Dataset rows
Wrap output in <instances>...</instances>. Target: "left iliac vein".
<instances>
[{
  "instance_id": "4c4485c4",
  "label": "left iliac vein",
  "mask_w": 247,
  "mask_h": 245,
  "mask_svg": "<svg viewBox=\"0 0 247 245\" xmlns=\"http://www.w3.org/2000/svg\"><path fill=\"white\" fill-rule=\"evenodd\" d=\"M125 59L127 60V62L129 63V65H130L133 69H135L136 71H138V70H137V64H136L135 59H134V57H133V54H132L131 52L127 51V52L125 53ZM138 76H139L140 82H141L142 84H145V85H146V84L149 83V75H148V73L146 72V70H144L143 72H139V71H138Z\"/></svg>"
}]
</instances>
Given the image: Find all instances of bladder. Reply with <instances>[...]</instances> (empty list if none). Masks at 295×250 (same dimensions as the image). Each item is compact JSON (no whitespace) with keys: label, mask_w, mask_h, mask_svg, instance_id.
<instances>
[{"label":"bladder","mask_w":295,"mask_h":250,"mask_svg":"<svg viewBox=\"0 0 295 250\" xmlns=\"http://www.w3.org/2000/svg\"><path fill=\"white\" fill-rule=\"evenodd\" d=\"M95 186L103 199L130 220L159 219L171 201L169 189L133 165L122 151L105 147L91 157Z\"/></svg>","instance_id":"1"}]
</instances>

[Exercise goal]
Rewrite the material above with "Wrap output in" changed to "Enclose the output in", keeping everything else the same.

[Solved exercise]
Enclose the output in <instances>...</instances>. Target: "left iliac vein".
<instances>
[{
  "instance_id": "4c4485c4",
  "label": "left iliac vein",
  "mask_w": 247,
  "mask_h": 245,
  "mask_svg": "<svg viewBox=\"0 0 247 245\" xmlns=\"http://www.w3.org/2000/svg\"><path fill=\"white\" fill-rule=\"evenodd\" d=\"M125 59L127 60V62L129 63V65H130L133 69H135L136 71H138V70H137V64H136L135 59H134V57H133V54H132L131 52L127 51V52L125 53ZM138 76H139L140 82H141L142 84H145V85H146V84L149 83V75H148V73L146 72V70H144L143 72H139V71H138Z\"/></svg>"
}]
</instances>
Given the image: Find all instances of bladder. Reply with <instances>[...]</instances> (empty list if none). Masks at 295×250 (same dimensions as the image). Each item is compact JSON (no whitespace) with keys: label, mask_w, mask_h, mask_svg, instance_id.
<instances>
[{"label":"bladder","mask_w":295,"mask_h":250,"mask_svg":"<svg viewBox=\"0 0 295 250\" xmlns=\"http://www.w3.org/2000/svg\"><path fill=\"white\" fill-rule=\"evenodd\" d=\"M95 186L103 199L130 220L159 219L171 201L169 189L133 165L122 151L105 147L91 157Z\"/></svg>","instance_id":"1"}]
</instances>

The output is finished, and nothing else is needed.